Reproduce verbatim the text of every row below, omitting the pictures from your answer.

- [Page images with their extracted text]
........
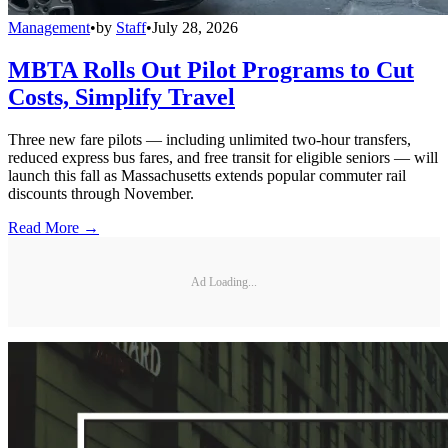
Management
•
by
Staff
•
July 28, 2026
MBTA Rolls Out Pilot Programs to Cut
Costs, Simplify Travel
Three new fare pilots — including unlimited two-hour transfers,
reduced express bus fares, and free transit for eligible seniors — will
launch this fall as Massachusetts extends popular commuter rail
discounts through November.
Read More →
Ad Loading...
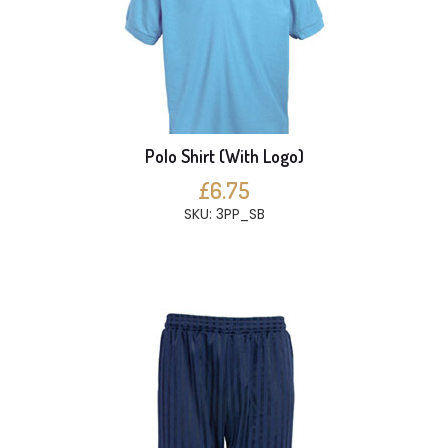
Polo Shirt (With Logo)
£6.75
SKU: 3PP_SB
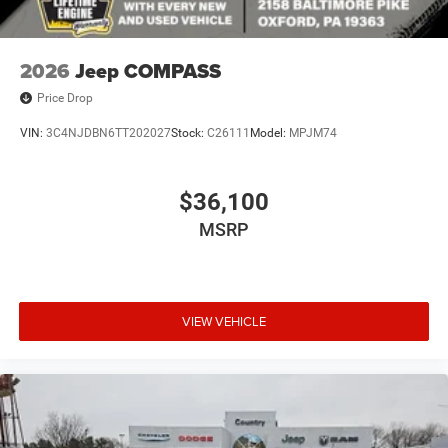
2026
Jeep COMPASS
Price Drop
VIN:
3C4NJDBN6TT202027
Stock:
C26111
Model:
MPJM74
$36,100
MSRP
VIEW VEHICLE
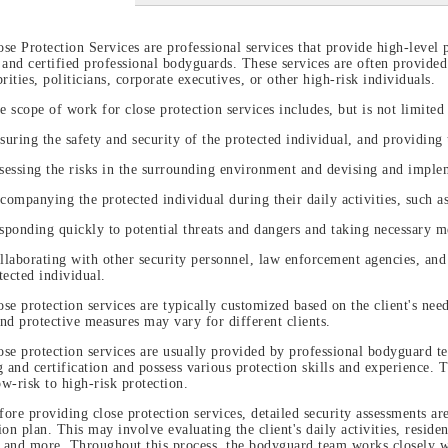
ose Protection Services are professional services that provide high-level 
 and certified professional bodyguards. These services are often provided
brities, politicians, corporate executives, or other high-risk individuals.
e scope of work for close protection services includes, but is not limited 
suring the safety and security of the protected individual, and providing 
sessing the risks in the surrounding environment and devising and imple
companying the protected individual during their daily activities, such as 
sponding quickly to potential threats and dangers and taking necessary me
llaborating with other security personnel, law enforcement agencies, and
tected individual.
ose protection services are typically customized based on the client's nee
nd protective measures may vary for different clients.
ose protection services are usually provided by professional bodyguard t
g and certification and possess various protection skills and experience. 
w-risk to high-risk protection.
fore providing close protection services, detailed security assessments ar
ion plan. This may involve evaluating the client's daily activities, reside
, and more. Throughout this process, the bodyguard team works closely wit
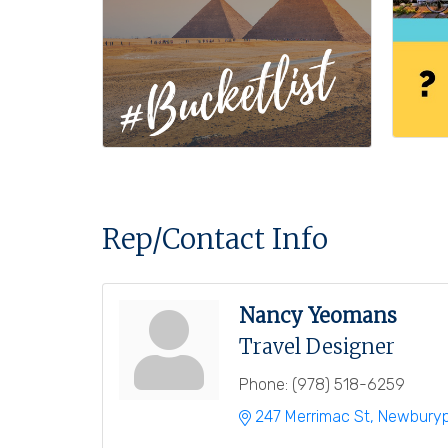
Rep/Contact Info
Nancy Yeomans
Travel Designer
Phone:
(978) 518-6259
247 Merrimac St
Newburyp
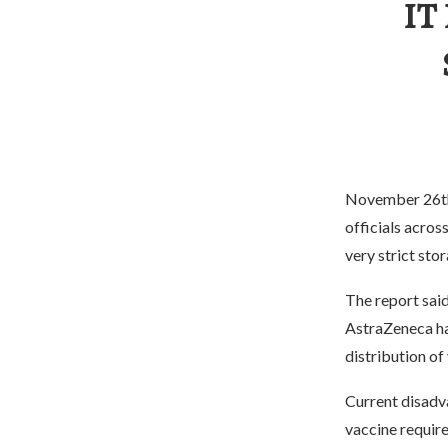
IT
November 26th –
officials acros
very strict sto
The report sai
AstraZeneca ha
distribution of 
Current disadv
vaccine require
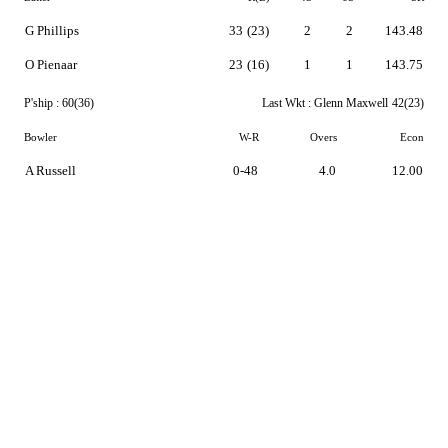
G Phillips
33
(23)
2
2
143.48
O Pienaar
23
(16)
1
1
143.75
P'ship :
60(36)
Last Wkt :
Glenn Maxwell
42(23)
Bowler
W-R
Overs
Econ
A Russell
0-48
4.0
12.00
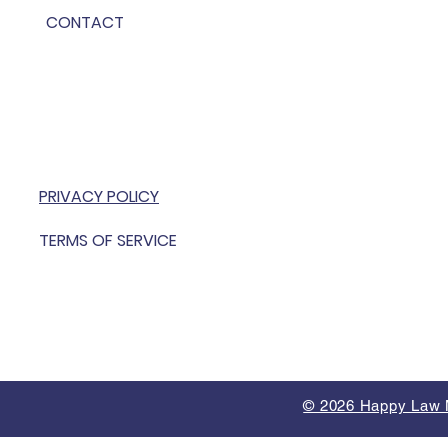
CONTACT
PRIVACY POLICY
TERMS OF SERVICE
© 2026 Happy Law M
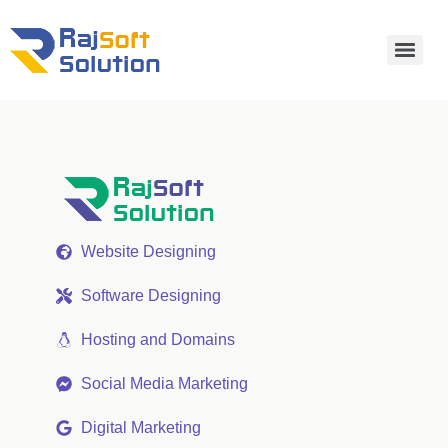
Website Designing
Software Designing
Hosting and Domains
Social Media Marketing
Digital Marketing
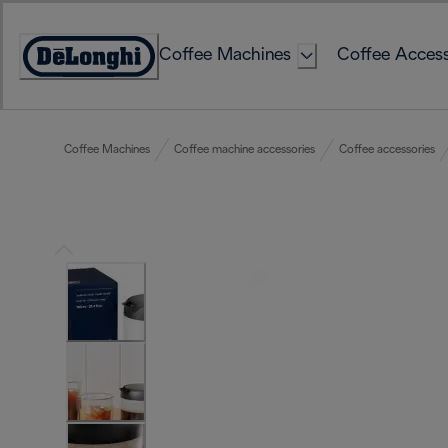
Skip
to
Coffee Machines
Coffee Access
Content
Accessibility
Statement
Coffee Machines
Coffee machine accessories
Coffee accessories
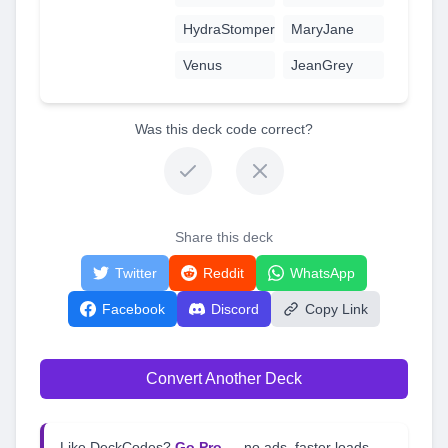
HydraStomper
MaryJane
Venus
JeanGrey
Was this deck code correct?
Share this deck
Twitter
Reddit
WhatsApp
Facebook
Discord
Copy Link
Convert Another Deck
Like DeckCodes?
Go Pro
— no ads, faster loads,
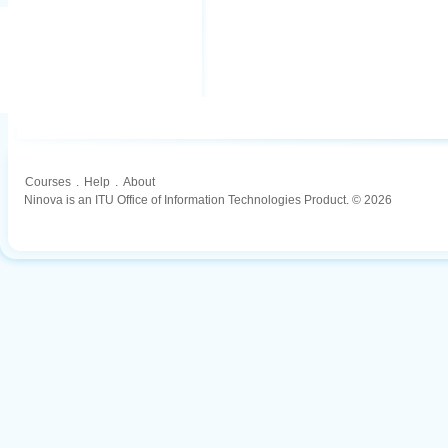
Courses
.
Help
.
About
Ninova is an ITU Office of Information Technologies Product. © 2026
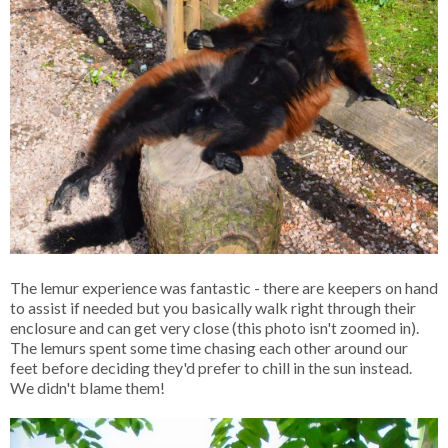
The lemur experience was fantastic - there are keepers on hand
to assist if needed but you basically walk right through their
enclosure and can get very close (this photo isn't zoomed in).
The lemurs spent some time chasing each other around our
feet before deciding they'd prefer to chill in the sun instead.
We didn't blame them!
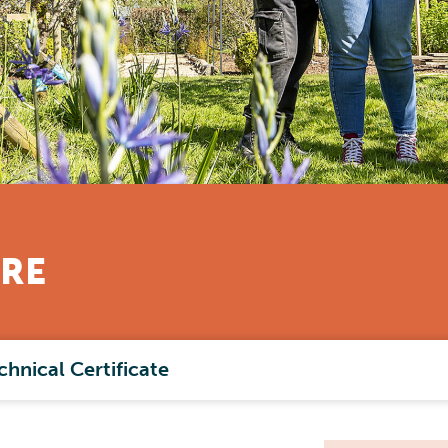
RE
chnical Certificate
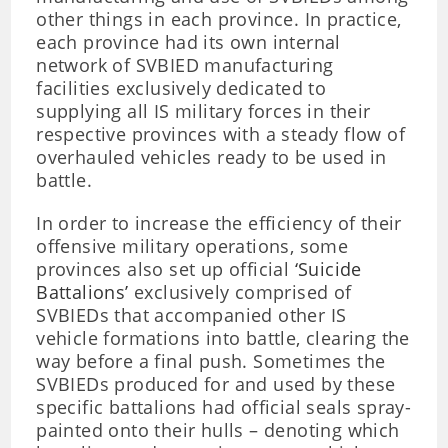
other things in each province. In practice,
each province had its own internal
network of SVBIED manufacturing
facilities exclusively dedicated to
supplying all IS military forces in their
respective provinces with a steady flow of
overhauled vehicles ready to be used in
battle.
In order to increase the efficiency of their
offensive military operations, some
provinces also set up official
‘Suicide
Battalions’
exclusively comprised of
SVBIEDs that accompanied other IS
vehicle formations into battle, clearing the
way before a final push. Sometimes the
SVBIEDs produced for and used by these
specific battalions had official seals spray-
painted onto their hulls – denoting which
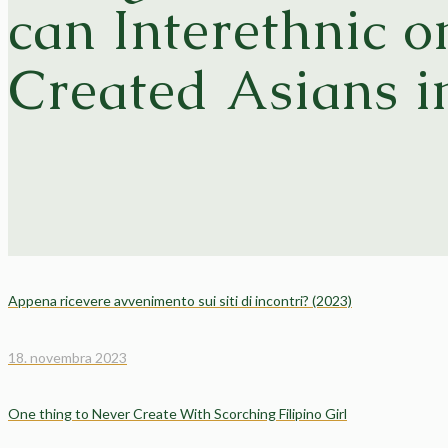
can Interethnic 
Created Asians i
Appena ricevere avvenimento sui siti di incontri? (2023)
18. novembra 2023
One thing to Never Create With Scorching Filipino Girl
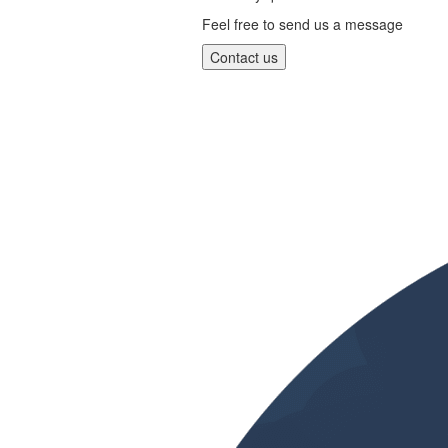
Feel free to send us a message
Contact us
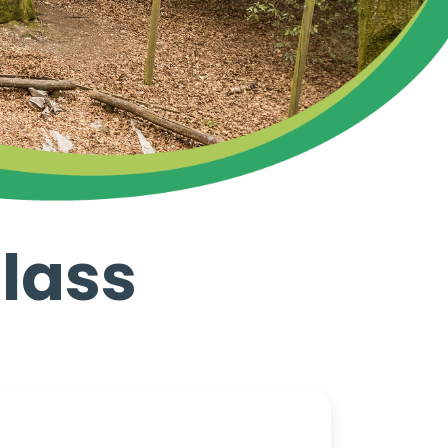
Class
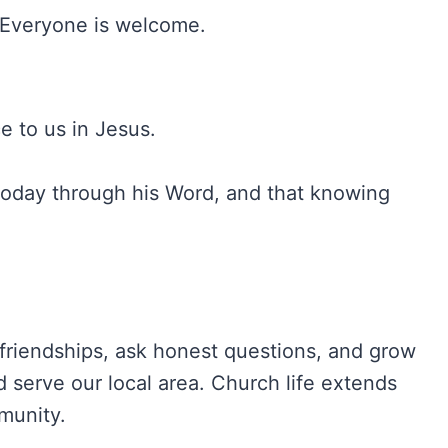
. Everyone is welcome.
e to us in Jesus.
today through his Word, and that knowing
friendships, ask honest questions, and grow
 serve our local area. Church life extends
munity.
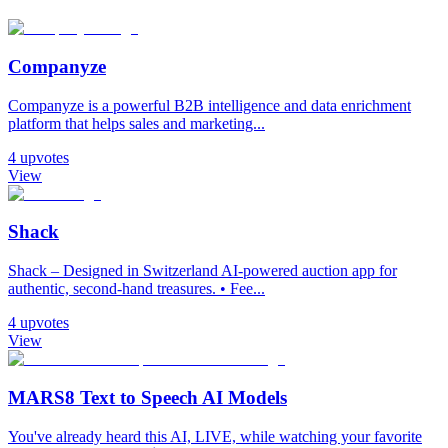
Companyze
Companyze is a powerful B2B intelligence and data enrichment
platform that helps sales and marketing...
4
upvotes
View
Shack
Shack – Designed in Switzerland AI-powered auction app for
authentic, second-hand treasures. • Fee...
4
upvotes
View
MARS8 Text to Speech AI Models
You've already heard this AI, LIVE, while watching your favorite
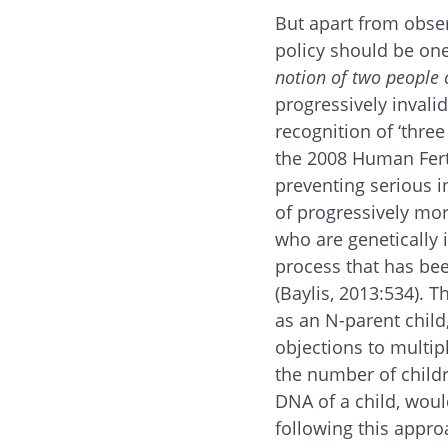
But apart from obser
policy should be one 
notion of two people c
progressively invali
recognition of ‘thre
the 2008 Human Fert
preventing serious i
of progressively mor
who are genetically i
process that has been
(Baylis, 2013:534). 
as an N-parent chil
objections to multip
the number of child
DNA of a child, woul
following this approa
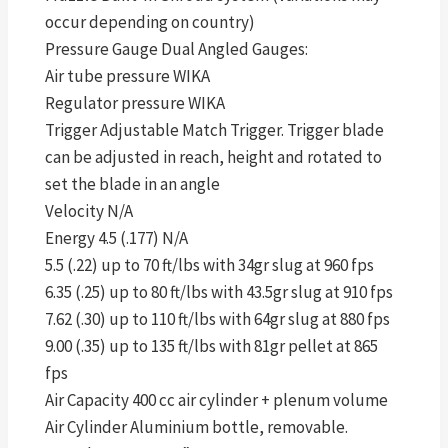
occur depending on country)
Pressure Gauge Dual Angled Gauges:
Air tube pressure WIKA
Regulator pressure WIKA
Trigger Adjustable Match Trigger. Trigger blade
can be adjusted in reach, height and rotated to
set the blade in an angle
Velocity N/A
Energy 4.5 (.177) N/A
5.5 (.22) up to 70 ft/lbs with 34gr slug at 960 fps
6.35 (.25) up to 80 ft/lbs with 43.5gr slug at 910 fps
7.62 (.30) up to 110 ft/lbs with 64gr slug at 880 fps
9.00 (.35) up to 135 ft/lbs with 81gr pellet at 865
fps
Air Capacity 400 cc air cylinder + plenum volume
Air Cylinder Aluminium bottle, removable.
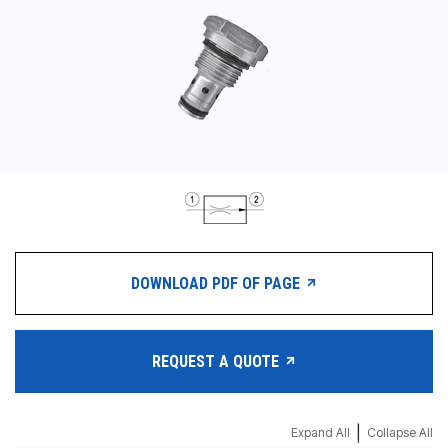
CONTACT
购买地点
按型号划分的产品
REQUEST A QUOTE
DOWNLOAD PDF OF PAGE
REQUEST A QUOTE
|
Expand All
Collapse All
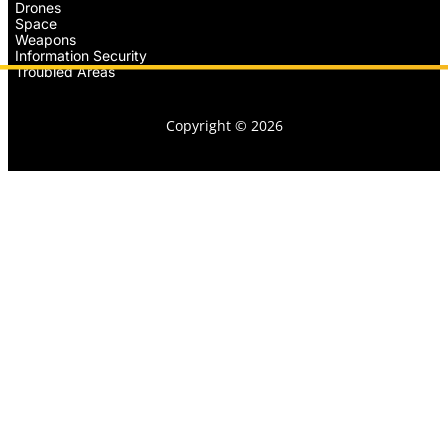
Drones
Space
Weapons
Information Security
Troubled Areas
Copyright © 2026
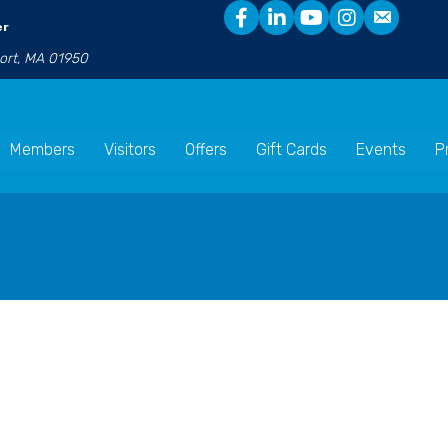
er
port, MA 01950
Members
Visitors
Offers
Gift Cards
Events
P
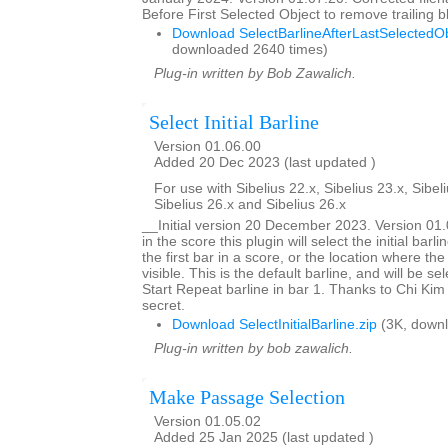
Before First Selected Object to remove trailing
Download SelectBarlineAfterLastSelectedOb
downloaded 2640 times)
Plug-in written by Bob Zawalich.
Select Initial Barline
Version 01.06.00
Added 20 Dec 2023 (last updated )
For use with Sibelius 22.x, Sibelius 23.x, Sibeli
Sibelius 26.x and Sibelius 26.x
__Initial version 20 December 2023. Version 0
in the score this plugin will select the initial barlin
the first bar in a score, or the location where the
visible. This is the default barline, and will be se
Start Repeat barline in bar 1. Thanks to Chi Kim 
secret.
Download SelectInitialBarline.zip
(3K, downl
Plug-in written by bob zawalich.
Make Passage Selection
Version 01.05.02
Added 25 Jan 2025 (last updated )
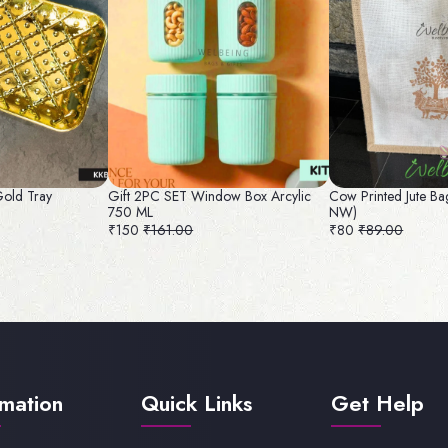
Gold Tray
Gift 2PC SET Window Box Arcylic
Cow Printed Jute Ba
750 ML
NW)
₹150
₹161.00
₹80
₹89.00
rmation
Quick Links
Get Help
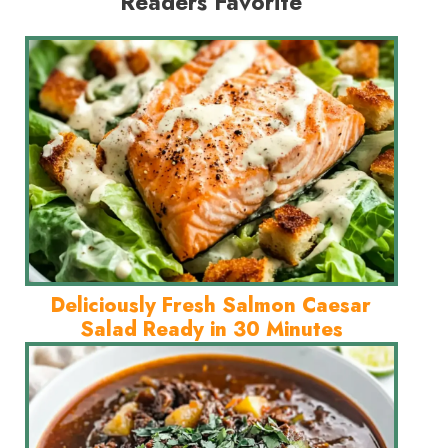
Readers Favorite
Deliciously Fresh Salmon Caesar
Salad Ready in 30 Minutes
........
- [OUTPUT]
Management
•
by
Staff
•
July 28, 2026
MBTA Rolls Out Pilot Programs to Cut
Costs, Simplify Travel
Three new fare pilots — including unlimited two-hour transfers,
reduced express bus fares, and free transit for eligible seniors — will
launch this fall as Massachusetts extends popular commuter rail
discounts through November.
Read More →
Ad Loading...
Polo Shirt (With Logo)
£6.75
SKU: 3PP_SB
2026
Jeep COMPASS
Price Drop
VIN:
3C4NJDBN6TT202027
Stock:
C26111
Model:
MPJM74
$36,100
MSRP
VIEW VEHICLE
ose Protection Services are professional services that provide high-level 
 and certified professional bodyguards. These services are often provided
brities, politicians, corporate executives, or other high-risk individuals.
e scope of work for close protection services includes, but is not limited 
suring the safety and security of the protected individual, and providing 
sessing the risks in the surrounding environment and devising and imple
companying the protected individual during their daily activities, such as 
sponding quickly to potential threats and dangers and taking necessary me
llaborating with other security personnel, law enforcement agencies, and
tected individual.
ose protection services are typically customized based on the client's nee
nd protective measures may vary for different clients.
ose protection services are usually provided by professional bodyguard t
g and certification and possess various protection skills and experience. 
w-risk to high-risk protection.
fore providing close protection services, detailed security assessments ar
ion plan. This may involve evaluating the client's daily activities, reside
, and more. Throughout this process, the bodyguard team works closely wit
Rep/Contact Info
Nancy Yeomans
Travel Designer
Phone:
(978) 518-6259
247 Merrimac St
Newburyp
IT
November 26th –
officials acros
very strict sto
The report sai
AstraZeneca ha
distribution of 
Current disadv
vaccine require
G Phillips
33
(23)
2
2
143.48
O Pienaar
23
(16)
1
1
143.75
P'ship :
60(36)
Last Wkt :
Glenn Maxwell
42(23)
Bowler
W-R
Overs
Econ
A Russell
0-48
4.0
12.00
CONTACT
PRIVACY POLICY
TERMS OF SERVICE
© 2026 Happy Law M
Website Designing
Software Designing
Hosting and Domains
Social Media Marketing
Digital Marketing
Skip
to
Coffee Machines
Coffee Access
Content
Accessibility
Statement
Coffee Machines
Coffee machine accessories
Coffee accessories
HydraStomper
MaryJane
Venus
JeanGrey
Was this deck code correct?
Share this deck
Twitter
Reddit
WhatsApp
Facebook
Discord
Copy Link
Convert Another Deck
Like DeckCodes?
Go Pro
— no ads, faster loads,
Courses
.
Help
.
About
Ninova is an ITU Office of Information Technologies Product. © 2026
The lemur experience was fantastic - there are keepers on hand
to assist if needed but you basically walk right through their
enclosure and can get very close (this photo isn't zoomed in).
The lemurs spent some time chasing each other around our
feet before deciding they'd prefer to chill in the sun instead.
We didn't blame them!
RE
chnical Certificate
other things in each province. In practice,
each province had its own internal
network of SVBIED manufacturing
facilities exclusively dedicated to
supplying all IS military forces in their
respective provinces with a steady flow of
overhauled vehicles ready to be used in
battle.
In order to increase the efficiency of their
offensive military operations, some
provinces also set up official
‘Suicide
Battalions’
exclusively comprised of
SVBIEDs that accompanied other IS
vehicle formations into battle, clearing the
way before a final push. Sometimes the
SVBIEDs produced for and used by these
specific battalions had official seals spray-
painted onto their hulls – denoting which
can Interethnic 
Created Asians i
Appena ricevere avvenimento sui siti di incontri? (2023)
18. novembra 2023
One thing to Never Create With Scorching Filipino Girl
Feel free to send us a message
Contact us
Class
. Everyone is welcome.
e to us in Jesus.
today through his Word, and that knowing
friendships, ask honest questions, and grow
 serve our local area. Church life extends
munity.
Companyze
Companyze is a powerful B2B intelligence and data enrichment
platform that helps sales and marketing...
4
upvotes
View
Shack
Shack – Designed in Switzerland AI-powered auction app for
authentic, second-hand treasures. • Fee...
4
upvotes
View
MARS8 Text to Speech AI Models
You've already heard this AI, LIVE, while watching your favorite
But apart from obser
policy should be one 
notion of two people c
progressively invali
recognition of ‘thre
the 2008 Human Fert
preventing serious i
of progressively mor
who are genetically i
process that has been
(Baylis, 2013:534). 
as an N-parent chil
objections to multip
the number of child
DNA of a child, woul
following this approa
occur depending on country)
Pressure Gauge Dual Angled Gauges:
Air tube pressure WIKA
Regulator pressure WIKA
Trigger Adjustable Match Trigger. Trigger blade
can be adjusted in reach, height and rotated to
set the blade in an angle
Velocity N/A
Energy 4.5 (.177) N/A
5.5 (.22) up to 70 ft/lbs with 34gr slug at 960 fps
6.35 (.25) up to 80 ft/lbs with 43.5gr slug at 910 fps
7.62 (.30) up to 110 ft/lbs with 64gr slug at 880 fps
9.00 (.35) up to 135 ft/lbs with 81gr pellet at 865
fps
Air Capacity 400 cc air cylinder + plenum volume
Air Cylinder Aluminium bottle, removable.
CONTACT
购买地点
按型号划分的产品
REQUEST A QUOTE
DOWNLOAD PDF OF PAGE
REQUEST A QUOTE
|
Expand All
Collapse All
Drones
Space
Weapons
Information Security
Troubled Areas
Copyright © 2026
er
port, MA 01950
Members
Visitors
Offers
Gift Cards
Events
P
Before First Selected Object to remove trailing
Download SelectBarlineAfterLastSelectedOb
downloaded 2640 times)
Plug-in written by Bob Zawalich.
Select Initial Barline
Version 01.06.00
Added 20 Dec 2023 (last updated )
For use with Sibelius 22.x, Sibelius 23.x, Sibeli
Sibelius 26.x and Sibelius 26.x
__Initial version 20 December 2023. Version 0
in the score this plugin will select the initial barlin
the first bar in a score, or the location where the
visible. This is the default barline, and will be se
Start Repeat barline in bar 1. Thanks to Chi Kim 
secret.
Download SelectInitialBarline.zip
(3K, downl
Plug-in written by bob zawalich.
Make Passage Selection
Version 01.05.02
Added 25 Jan 2025 (last updated )
Gold Tray
Gift 2PC SET Window Box Arcylic
Cow Printed Jute Ba
750 ML
NW)
₹150
₹161.00
₹80
₹89.00
rmation
Quick Links
Get Help
Readers Favorite
Deliciously Fresh Salmon Caesar
Salad Ready in 30 Minutes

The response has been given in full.